■ Directions
Work out how many lines of the material below mention the word "Silkscreen"; reply with the number only.

===============

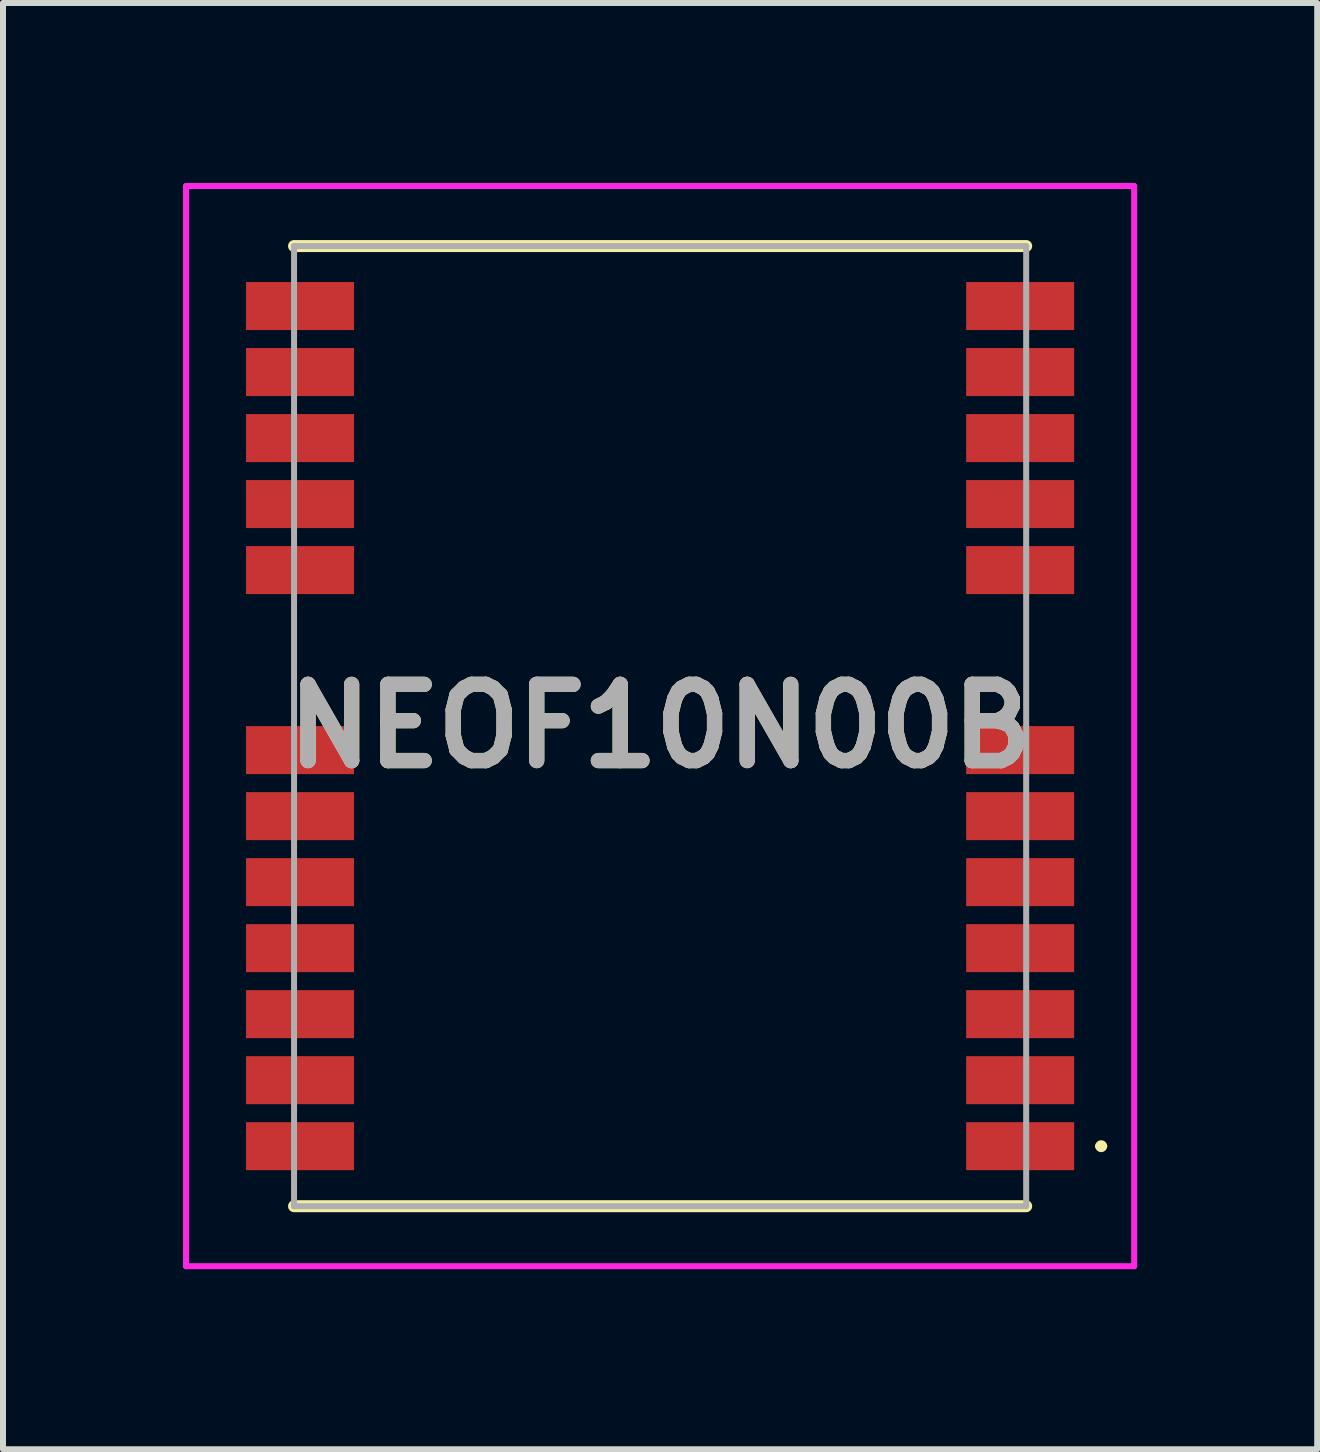
<source format=kicad_pcb>
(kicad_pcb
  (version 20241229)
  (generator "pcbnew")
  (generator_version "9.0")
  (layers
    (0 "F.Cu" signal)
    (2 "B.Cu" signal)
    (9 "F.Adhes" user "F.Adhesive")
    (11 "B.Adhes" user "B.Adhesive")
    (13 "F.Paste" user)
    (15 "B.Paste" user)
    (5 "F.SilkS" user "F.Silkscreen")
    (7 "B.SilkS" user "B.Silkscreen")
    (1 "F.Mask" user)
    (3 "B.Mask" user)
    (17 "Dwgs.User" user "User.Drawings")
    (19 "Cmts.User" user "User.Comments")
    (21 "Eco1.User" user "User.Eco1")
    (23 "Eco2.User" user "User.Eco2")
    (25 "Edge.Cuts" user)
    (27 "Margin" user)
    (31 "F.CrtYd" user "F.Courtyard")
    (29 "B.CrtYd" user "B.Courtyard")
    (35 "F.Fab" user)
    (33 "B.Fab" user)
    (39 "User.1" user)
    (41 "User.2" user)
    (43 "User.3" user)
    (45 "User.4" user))
  (footprint "NEOF10N00B"
    (layer "F.Cu")
    (at 7.95 9.05)
    (property "Reference" "NEOF10N00B" (at 0 0 0) (layer "F.SilkS") (effects (font (size 1.27 1.27) (thickness 0.254))))
    (attr smd)
    (fp_line (start -6.1 -8) (end 6.1 -8) (stroke (width 0.2) (type solid)) (layer "F.SilkS"))
    (fp_line (start -6.1 8) (end 6.1 8) (stroke (width 0.2) (type solid)) (layer "F.SilkS"))
    (fp_line (start 7.3 7) (end 7.3 7) (stroke (width 0.1) (type solid)) (layer "F.SilkS"))
    (fp_line (start 7.4 7) (end 7.4 7) (stroke (width 0.1) (type solid)) (layer "F.SilkS"))
    (fp_arc (start 7.3 7) (mid 7.35 6.95) (end 7.4 7) (stroke (width 0.1) (type solid)) (layer "F.SilkS"))
    (fp_arc (start 7.4 7) (mid 7.35 7.05) (end 7.3 7) (stroke (width 0.1) (type solid)) (layer "F.SilkS"))
    (fp_line (start -7.9 -9) (end 7.9 -9) (stroke (width 0.1) (type solid)) (layer "F.CrtYd"))
    (fp_line (start -7.9 9) (end -7.9 -9) (stroke (width 0.1) (type solid)) (layer "F.CrtYd"))
    (fp_line (start 7.9 -9) (end 7.9 9) (stroke (width 0.1) (type solid)) (layer "F.CrtYd"))
    (fp_line (start 7.9 9) (end -7.9 9) (stroke (width 0.1) (type solid)) (layer "F.CrtYd"))
    (fp_line (start -6.1 -8) (end 6.1 -8) (stroke (width 0.1) (type solid)) (layer "F.Fab"))
    (fp_line (start -6.1 8) (end -6.1 -8) (stroke (width 0.1) (type solid)) (layer "F.Fab"))
    (fp_line (start 6.1 -8) (end 6.1 8) (stroke (width 0.1) (type solid)) (layer "F.Fab"))
    (fp_line (start 6.1 8) (end -6.1 8) (stroke (width 0.1) (type solid)) (layer "F.Fab"))
    (fp_text user "${REFERENCE}" (at 0 0 0) (layer "F.Fab") (effects (font (size 1.27 1.27) (thickness 0.254))))
    (pad "1" smd rect (at 6 7 90) (size 0.8 1.8) (layers "F.Cu" "F.Mask" "F.Paste"))
    (pad "2" smd rect (at 6 5.9 90) (size 0.8 1.8) (layers "F.Cu" "F.Mask" "F.Paste"))
    (pad "3" smd rect (at 6 4.8 90) (size 0.8 1.8) (layers "F.Cu" "F.Mask" "F.Paste"))
    (pad "4" smd rect (at 6 3.7 90) (size 0.8 1.8) (layers "F.Cu" "F.Mask" "F.Paste"))
    (pad "5" smd rect (at 6 2.6 90) (size 0.8 1.8) (layers "F.Cu" "F.Mask" "F.Paste"))
    (pad "6" smd rect (at 6 1.5 90) (size 0.8 1.8) (layers "F.Cu" "F.Mask" "F.Paste"))
    (pad "7" smd rect (at 6 0.4 90) (size 0.8 1.8) (layers "F.Cu" "F.Mask" "F.Paste"))
    (pad "8" smd rect (at 6 -2.6 90) (size 0.8 1.8) (layers "F.Cu" "F.Mask" "F.Paste"))
    (pad "9" smd rect (at 6 -3.7 90) (size 0.8 1.8) (layers "F.Cu" "F.Mask" "F.Paste"))
    (pad "10" smd rect (at 6 -4.8 90) (size 0.8 1.8) (layers "F.Cu" "F.Mask" "F.Paste"))
    (pad "11" smd rect (at 6 -5.9 90) (size 0.8 1.8) (layers "F.Cu" "F.Mask" "F.Paste"))
    (pad "12" smd rect (at 6 -7 90) (size 0.8 1.8) (layers "F.Cu" "F.Mask" "F.Paste"))
    (pad "13" smd rect (at -6 -7 90) (size 0.8 1.8) (layers "F.Cu" "F.Mask" "F.Paste"))
    (pad "14" smd rect (at -6 -5.9 90) (size 0.8 1.8) (layers "F.Cu" "F.Mask" "F.Paste"))
    (pad "15" smd rect (at -6 -4.8 90) (size 0.8 1.8) (layers "F.Cu" "F.Mask" "F.Paste"))
    (pad "16" smd rect (at -6 -3.7 90) (size 0.8 1.8) (layers "F.Cu" "F.Mask" "F.Paste"))
    (pad "17" smd rect (at -6 -2.6 90) (size 0.8 1.8) (layers "F.Cu" "F.Mask" "F.Paste"))
    (pad "18" smd rect (at -6 0.4 90) (size 0.8 1.8) (layers "F.Cu" "F.Mask" "F.Paste"))
    (pad "19" smd rect (at -6 1.5 90) (size 0.8 1.8) (layers "F.Cu" "F.Mask" "F.Paste"))
    (pad "20" smd rect (at -6 2.6 90) (size 0.8 1.8) (layers "F.Cu" "F.Mask" "F.Paste"))
    (pad "21" smd rect (at -6 3.7 90) (size 0.8 1.8) (layers "F.Cu" "F.Mask" "F.Paste"))
    (pad "22" smd rect (at -6 4.8 90) (size 0.8 1.8) (layers "F.Cu" "F.Mask" "F.Paste"))
    (pad "23" smd rect (at -6 5.9 90) (size 0.8 1.8) (layers "F.Cu" "F.Mask" "F.Paste"))
    (pad "24" smd rect (at -6 7 90) (size 0.8 1.8) (layers "F.Cu" "F.Mask" "F.Paste")))
  (gr_rect
    (start -3 -3)
    (end 18.9 21.1)
    (stroke (width 0.1) (type default))
    (fill no)
    (layer "Edge.Cuts")))
</source>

===============

■ Solution for this task
2